= Problem requirements =
A complete answer retypes each of the records below precisely and includes none of the pictures.

= Dataset extract =
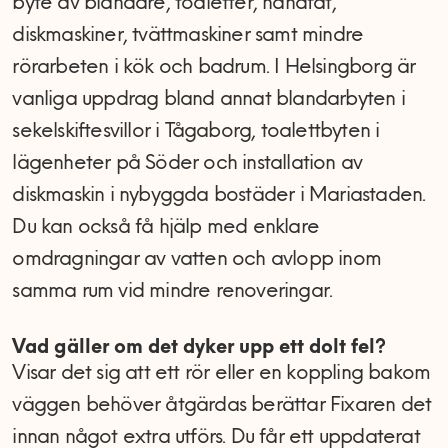
byte av blandare, toaletter, handfat,
diskmaskiner, tvättmaskiner samt mindre
rörarbeten i kök och badrum. I Helsingborg är
vanliga uppdrag bland annat blandarbyten i
sekelskiftesvillor i Tågaborg, toalettbyten i
lägenheter på Söder och installation av
diskmaskin i nybyggda bostäder i Mariastaden.
Du kan också få hjälp med enklare
omdragningar av vatten och avlopp inom
samma rum vid mindre renoveringar.
Vad gäller om det dyker upp ett dolt fel?
Visar det sig att ett rör eller en koppling bakom
väggen behöver åtgärdas berättar Fixaren det
innan något extra utförs. Du får ett uppdaterat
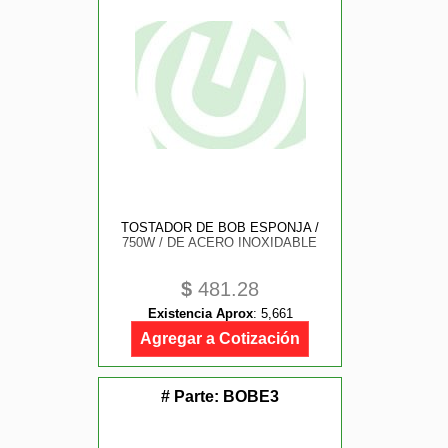
TOSTADOR DE BOB ESPONJA /
750W / DE ACERO INOXIDABLE
$
481.28
Existencia Aprox
:
5,661
Agregar a Cotización
# Parte:
BOBE3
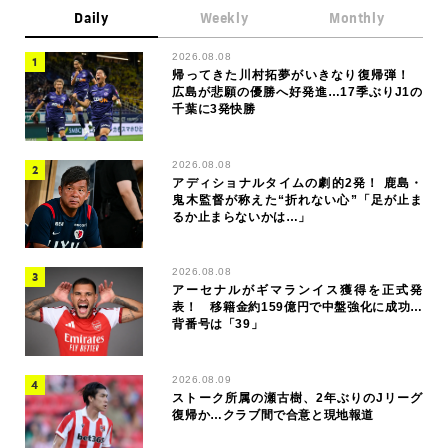
Daily
Weekly
Monthly
2026.08.08
帰ってきた川村拓夢がいきなり復帰弾！
広島が悲願の優勝へ好発進…17季ぶりJ1の
千葉に3発快勝
2026.08.08
アディショナルタイムの劇的2発！ 鹿島・
鬼木監督が称えた“折れない心”「足が止ま
るか止まらないかは…」
2026.08.08
アーセナルがギマランイス獲得を正式発
表！ 移籍金約159億円で中盤強化に成功…
背番号は「39」
2026.08.09
ストーク所属の瀬古樹、2年ぶりのJリーグ
復帰か…クラブ間で合意と現地報道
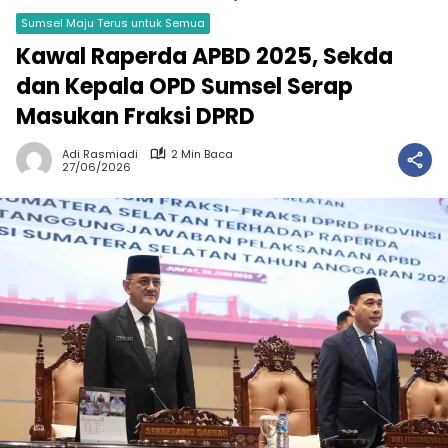
Sumsel Maju Terus untuk Semua
Kawal Raperda APBD 2025, Sekda
dan Kepala OPD Sumsel Serap
Masukan Fraksi DPRD
Adi Rasmiadi
2 Min Baca
27/06/2026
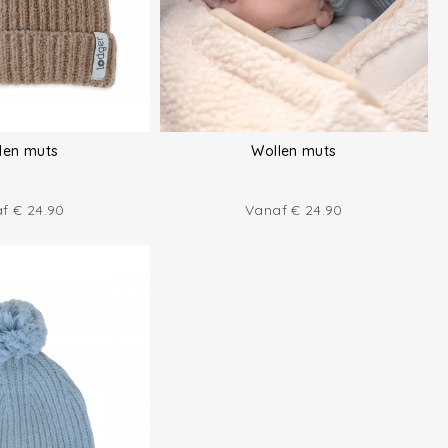
len muts
Wollen muts
af
€
24.90
Vanaf
€
24.90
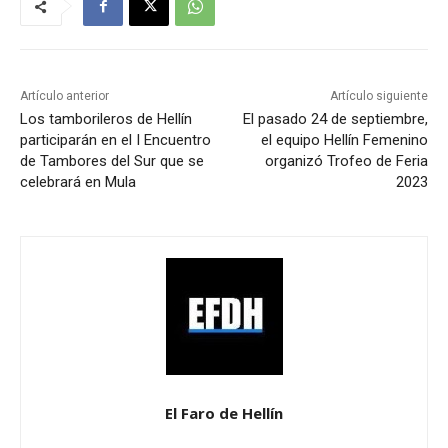
Artículo anterior
Artículo siguiente
Los tamborileros de Hellín
El pasado 24 de septiembre,
participarán en el I Encuentro
el equipo Hellín Femenino
de Tambores del Sur que se
organizó Trofeo de Feria
celebrará en Mula
2023
El Faro de Hellín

= Solution for this problem =
byte av blandare, toaletter, handfat,
diskmaskiner, tvättmaskiner samt mindre
rörarbeten i kök och badrum. I Helsingborg är
vanliga uppdrag bland annat blandarbyten i
sekelskiftesvillor i Tågaborg, toalettbyten i
lägenheter på Söder och installation av
diskmaskin i nybyggda bostäder i Mariastaden.
Du kan också få hjälp med enklare
omdragningar av vatten och avlopp inom
samma rum vid mindre renoveringar.
Vad gäller om det dyker upp ett dolt fel?
Visar det sig att ett rör eller en koppling bakom
väggen behöver åtgärdas berättar Fixaren det
innan något extra utförs. Du får ett uppdaterat
TOSTADOR DE BOB ESPONJA /
750W / DE ACERO INOXIDABLE
$
481.28
Existencia Aprox
:
5,661
Agregar a Cotización
# Parte:
BOBE3
Daily
Weekly
Monthly
2026.08.08
帰ってきた川村拓夢がいきなり復帰弾！
広島が悲願の優勝へ好発進…17季ぶりJ1の
千葉に3発快勝
2026.08.08
アディショナルタイムの劇的2発！ 鹿島・
鬼木監督が称えた“折れない心”「足が止ま
るか止まらないかは…」
2026.08.08
アーセナルがギマランイス獲得を正式発
表！ 移籍金約159億円で中盤強化に成功…
背番号は「39」
2026.08.09
ストーク所属の瀬古樹、2年ぶりのJリーグ
復帰か…クラブ間で合意と現地報道
Sumsel Maju Terus untuk Semua
Kawal Raperda APBD 2025, Sekda
dan Kepala OPD Sumsel Serap
Masukan Fraksi DPRD
Adi Rasmiadi
2 Min Baca
27/06/2026
len muts
Wollen muts
af
€
24.90
Vanaf
€
24.90
Artículo anterior
Artículo siguiente
Los tamborileros de Hellín
El pasado 24 de septiembre,
participarán en el I Encuentro
el equipo Hellín Femenino
de Tambores del Sur que se
organizó Trofeo de Feria
celebrará en Mula
2023
El Faro de Hellín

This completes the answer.